> **Supplied entries**:
+++++

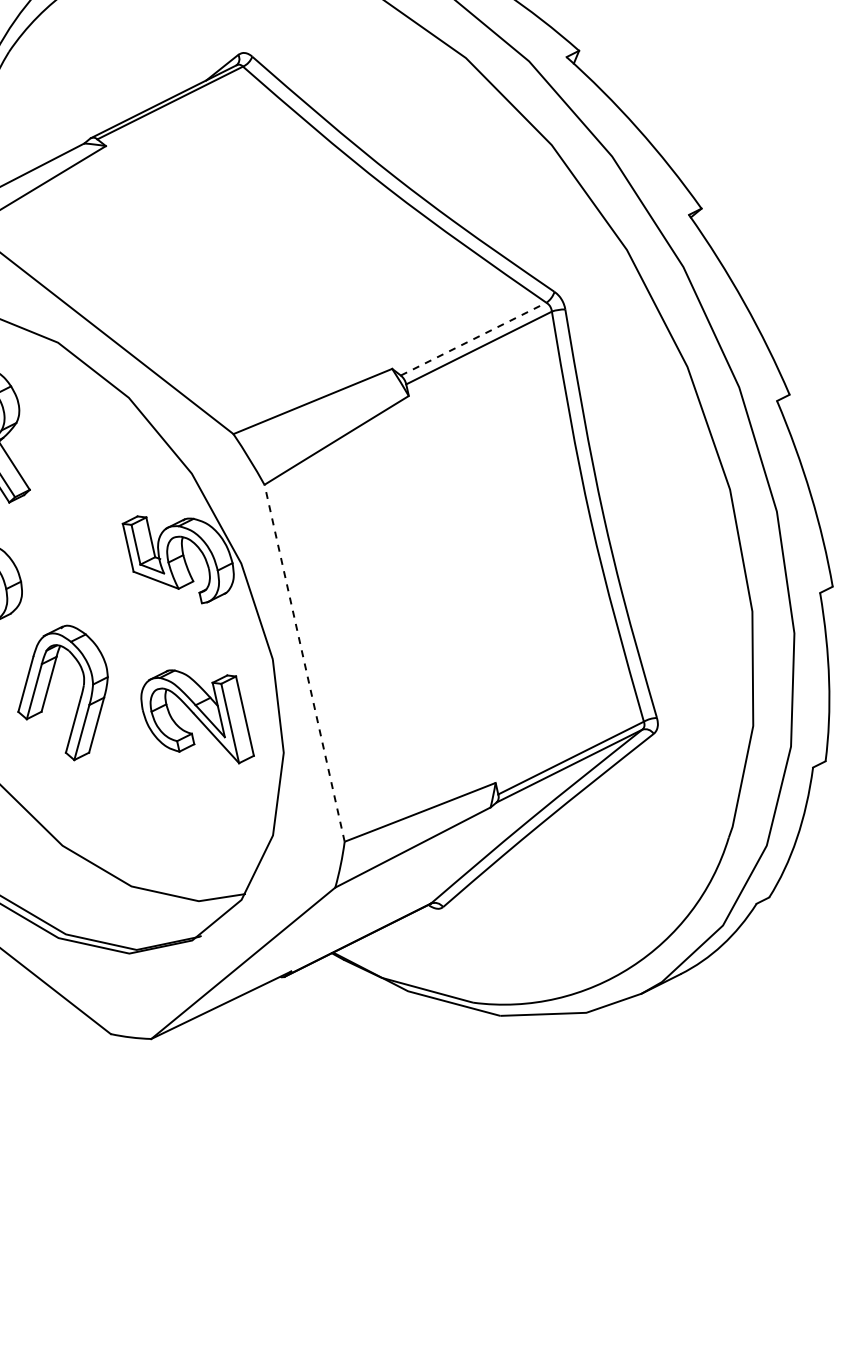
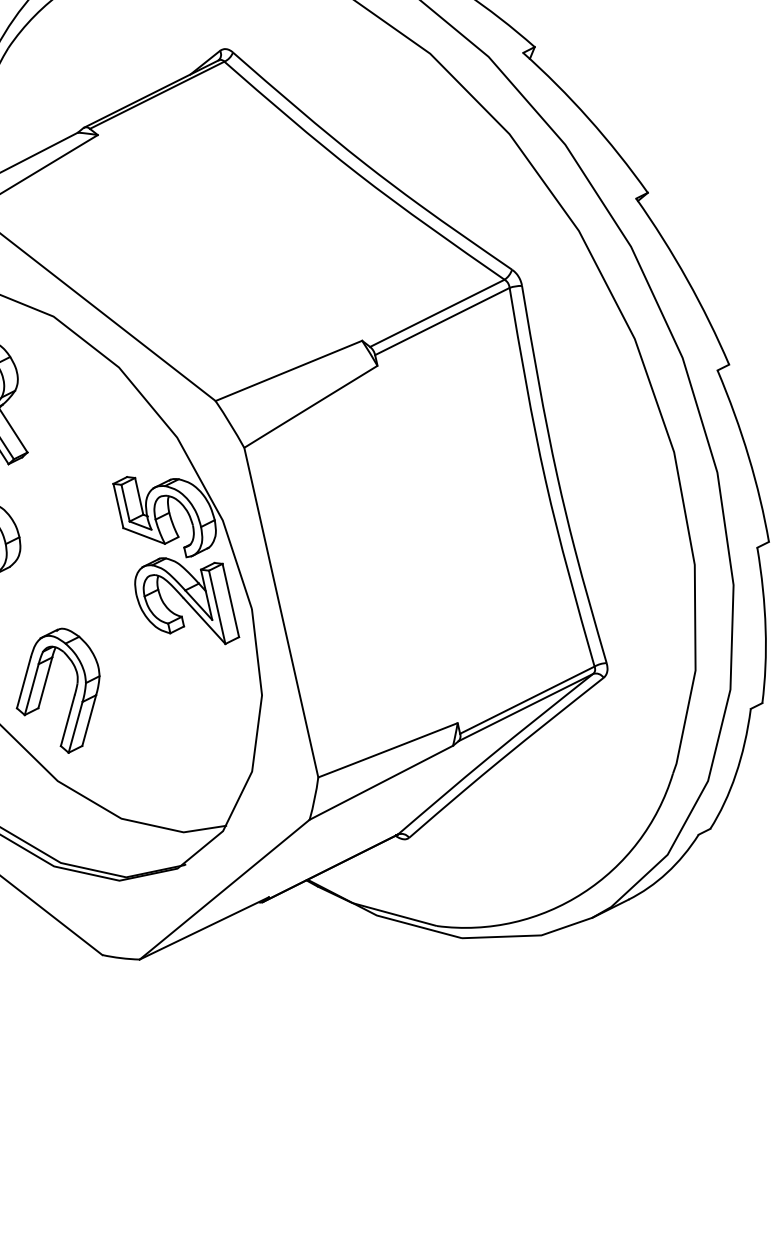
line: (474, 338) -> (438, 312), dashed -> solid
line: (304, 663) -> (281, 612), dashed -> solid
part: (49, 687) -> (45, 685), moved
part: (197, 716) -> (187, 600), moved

+++++

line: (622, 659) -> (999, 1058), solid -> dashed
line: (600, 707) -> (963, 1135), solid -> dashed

+++++

> **What needs to be done**:
Only the lines above from the one with "line: (304, 663)" through the one with "part: (197, 716) -> (187, 600), moved" should be duplicated, character for character.

> **Task solution**:
line: (304, 663) -> (281, 612), dashed -> solid
part: (49, 687) -> (45, 685), moved
part: (197, 716) -> (187, 600), moved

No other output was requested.